To be clear, the estimate of the noise is in no way affected by the amplitude, but the estimate of the amplitude is of course affected by the noise. The standard deviation for the result of our amplitude estimate is directly given by the level of the noise on that signal (it is the noise measure).
The noise is simply additive so there is no reason we would expect it to be scaled or changed by the amplitude. Similarly, the mean of a random process does not effect the standard deviation or variance. We see this directly in the computation of the variance:
$$ \sigma^2 = \frac{x_i - \mu}{N}$$
Where $\mu$ represents the mean of the population of samples $x_i$.
This applies to the mean of a DC signal as well as the magnitude of a sinusoid in AWGN.
The DFT is a good example for simplicity in explanation as we can describe the result for a single complex tone at any bin as that bin translated to DC and the resulting samples summed. For example at bin k=2 the tone at bin center would be:
$$x[n] = Ae^{j 2 \pi n 2/N}+ \mathscr{N}[n]$$
Where $A$ is the amplitude and $\mathscr{N}[n]$ represents independent and identically distributed complex samples of Gaussian noise with a variance of $\sigma^2$ and a standard deviation of $\sigma$.
(Note that a sinusoid is two complex tones as given by Euler's formula: $2\cos(\omega t + \phi) = e^{j(\omega t + \phi)} + e^{-j(\omega t + \phi)}$)

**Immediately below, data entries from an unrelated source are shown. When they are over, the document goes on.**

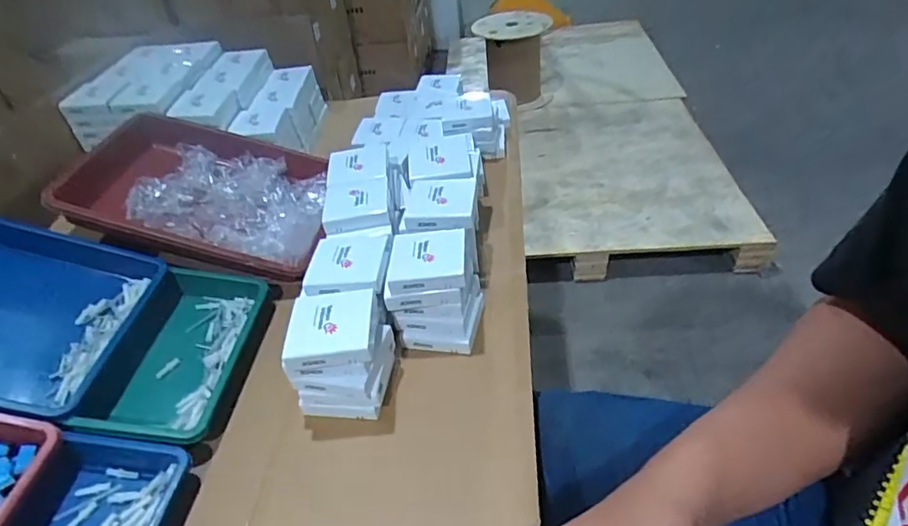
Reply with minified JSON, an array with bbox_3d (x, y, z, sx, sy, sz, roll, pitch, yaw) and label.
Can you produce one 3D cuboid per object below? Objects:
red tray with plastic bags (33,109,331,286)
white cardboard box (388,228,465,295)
[{"bbox_3d":[-0.367,-0.109,0.801,0.368,0.088,0.259,11,51,-5],"label":"red tray with plastic bags"},{"bbox_3d":[-0.030,-0.007,0.624,0.085,0.023,0.088,-6,40,2],"label":"white cardboard box"}]

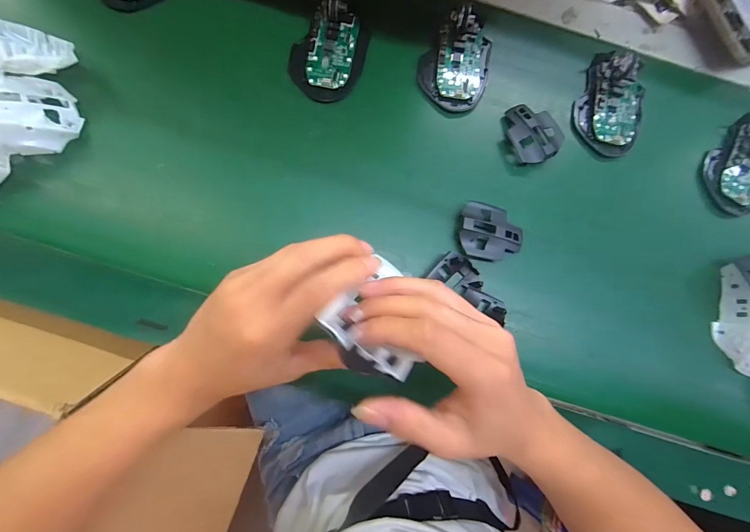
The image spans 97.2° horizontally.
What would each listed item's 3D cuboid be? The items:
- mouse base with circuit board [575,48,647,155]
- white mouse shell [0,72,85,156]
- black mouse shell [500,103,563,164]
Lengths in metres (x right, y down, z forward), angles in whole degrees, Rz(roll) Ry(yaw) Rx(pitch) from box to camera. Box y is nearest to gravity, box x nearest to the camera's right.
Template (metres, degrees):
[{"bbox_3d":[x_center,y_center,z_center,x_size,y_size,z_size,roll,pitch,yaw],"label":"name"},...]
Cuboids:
[{"bbox_3d":[0.257,-0.174,0.353,0.067,0.028,0.104,19,80,-1],"label":"mouse base with circuit board"},{"bbox_3d":[-0.338,-0.132,0.295,0.110,0.050,0.064,-22,83,-7],"label":"white mouse shell"},{"bbox_3d":[0.166,-0.137,0.345,0.052,0.025,0.064,-15,82,-6],"label":"black mouse shell"}]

The DFT result for that specific bin is given by:
$$X[k=2] = \sum_{n=o}^{N-1}x[n]e^{-j2\pi n 2/N}$$
$$ =\sum_{n=o}^{N-1}(Ae^{j 2 \pi n 2/N}+ \mathscr{N}[n])e^{-j2\pi n 2/N} $$
$$=\sum_{n=o}^{N-1}(A+ \mathscr{N}[n]e^{-j4\pi n /N} )$$
$$ = NA + \sum_{n=o}^{N-1}\mathscr{N}[n]e^{-j4\pi n /N}$$
Since each sample of the noise term $\mathscr{N}[n]$ is independent with a uniform phase distribution, we can drop the continuous phase rotation $e^{-j4\pi n /N}$ without changing the result for the variance and standard deviation; the noise term would have the same variance and standard deviation as the following:
$$ \sum_{n=o}^{N-1}\mathscr{N}[n]$$
As is well known and further detailed here and here, the variance of the sum of independent random variables will add, so the result with have a variance that is $\sigma^2/N$ and a standard deviation of $\sigma/\sqrt{N}$.

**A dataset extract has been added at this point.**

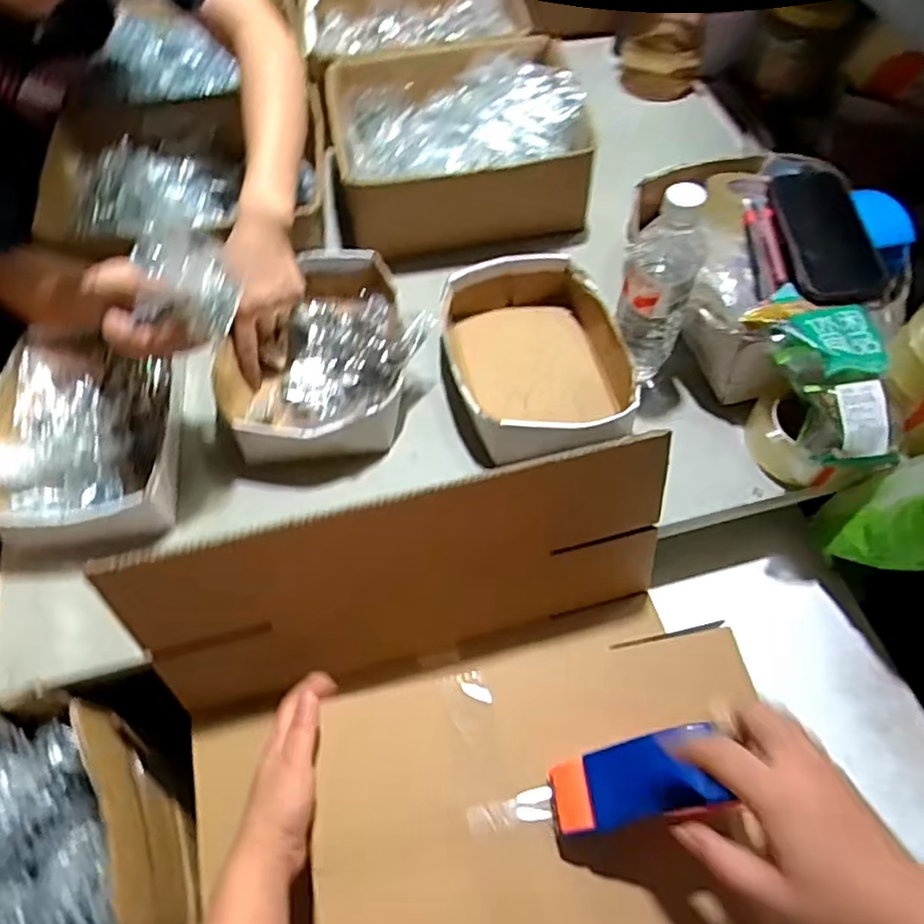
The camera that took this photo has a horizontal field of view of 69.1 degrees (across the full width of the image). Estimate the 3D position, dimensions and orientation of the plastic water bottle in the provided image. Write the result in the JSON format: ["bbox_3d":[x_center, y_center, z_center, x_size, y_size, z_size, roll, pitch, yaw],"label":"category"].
[{"bbox_3d":[0.202,-0.176,0.699,0.073,0.229,0.083,19,61,13],"label":"plastic water bottle"}]

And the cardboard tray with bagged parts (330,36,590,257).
[{"bbox_3d":[-0.005,-0.437,0.911,0.318,0.103,0.291,-7,59,-2],"label":"cardboard tray with bagged parts"}]

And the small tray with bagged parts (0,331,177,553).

Basically there is a summation of N samples in the result where the magnitude that is correlated from sample to sample would grow by N but the noise which is uncorrelated from sample to sample would grow by the square root of N. Thus we would get a processing gain in SNR of $10\log_{10}(N)$.

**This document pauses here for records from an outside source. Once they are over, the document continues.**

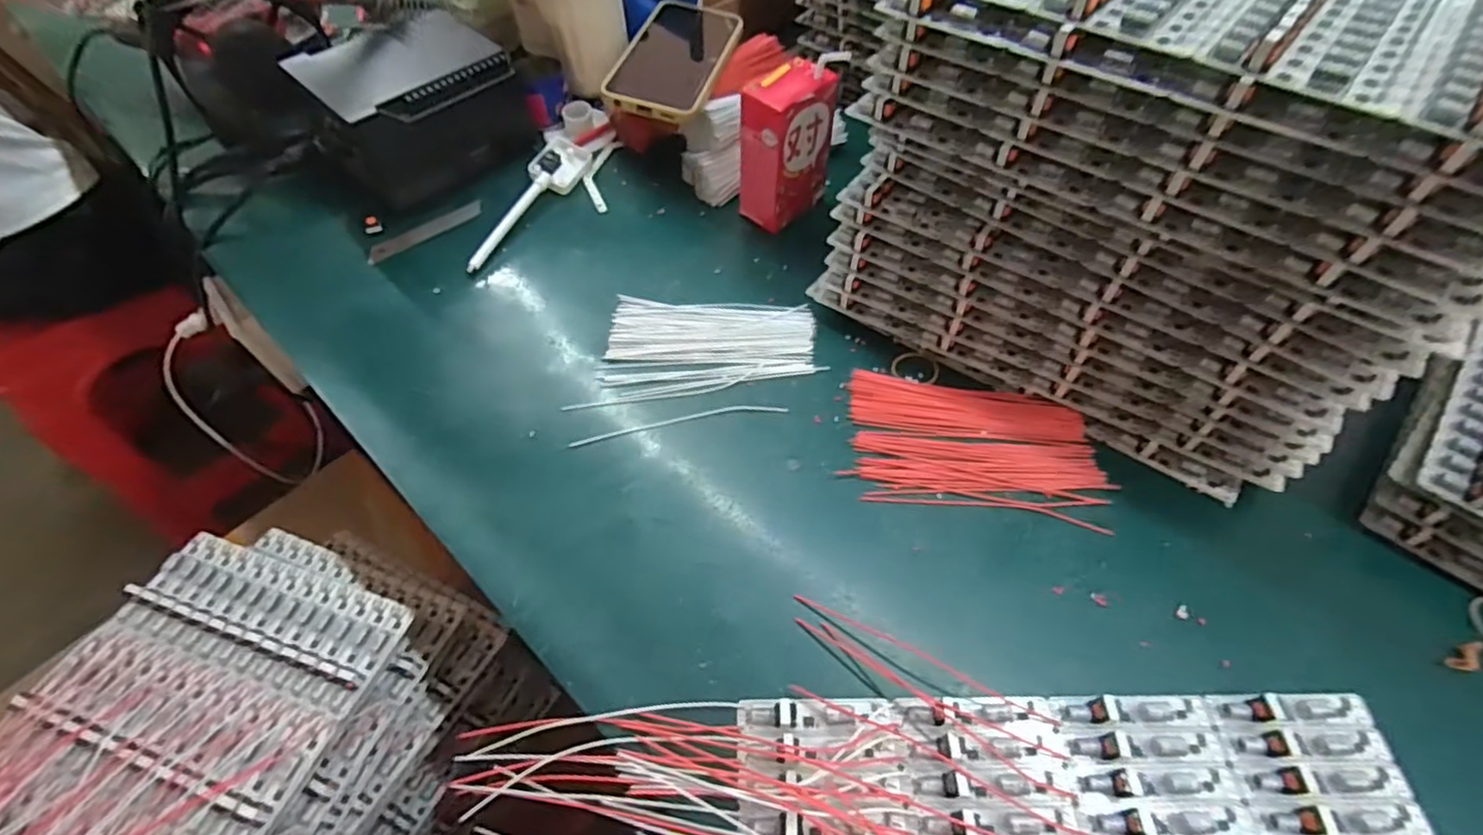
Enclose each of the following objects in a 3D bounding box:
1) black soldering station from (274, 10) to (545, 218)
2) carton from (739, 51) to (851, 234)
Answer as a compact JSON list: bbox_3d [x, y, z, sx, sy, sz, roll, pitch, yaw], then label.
[{"bbox_3d":[-0.254,-0.248,0.508,0.097,0.078,0.151,37,62,23],"label":"black soldering station"},{"bbox_3d":[0.033,-0.204,0.488,0.068,0.112,0.041,-34,61,-22],"label":"carton"}]

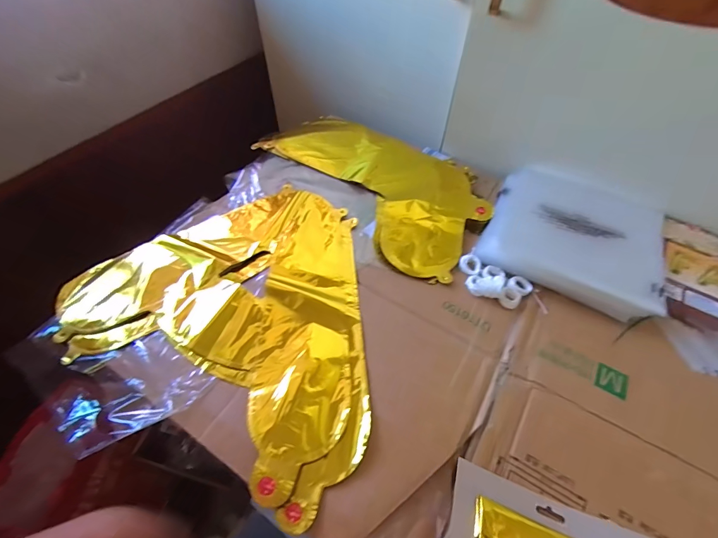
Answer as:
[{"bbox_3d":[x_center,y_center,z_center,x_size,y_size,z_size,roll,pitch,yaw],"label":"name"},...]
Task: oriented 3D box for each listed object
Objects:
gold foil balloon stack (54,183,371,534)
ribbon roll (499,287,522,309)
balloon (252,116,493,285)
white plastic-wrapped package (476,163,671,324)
[{"bbox_3d":[-0.135,0.027,0.454,0.406,0.012,0.341,25,58,16],"label":"gold foil balloon stack"},{"bbox_3d":[0.193,0.038,0.454,0.025,0.012,0.024,1,55,-1],"label":"ribbon roll"},{"bbox_3d":[0.026,-0.159,0.586,0.401,0.013,0.233,37,62,22],"label":"balloon"},{"bbox_3d":[0.309,-0.057,0.507,0.222,0.038,0.245,25,58,15],"label":"white plastic-wrapped package"}]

So the estimate of the amplitude (which is the mean) would have a standard deviation of error that is reduced by $\sqrt{N}$ where $N$ is the total number of samples as long as the noise in those samples is indeed independent and identically distributed from sample to sample (and the noise process is stationary over the duration of those samples!). While the total number of samples used to compute the estimate results in a lower noise, that result for the noise is not affected in any way by the amplitude $A$; For any given amplitude $A$, if the noise were to get stronger (which means lower SNR), our estimate of that amplitude would of course get worst. But if our amplitude were to get lower (which also means lower SNR), our estimate of that amplitude would be unchanged in terms of an absolute standard deviation metric. We see that in both cases we are ultimately affected by the noise alone.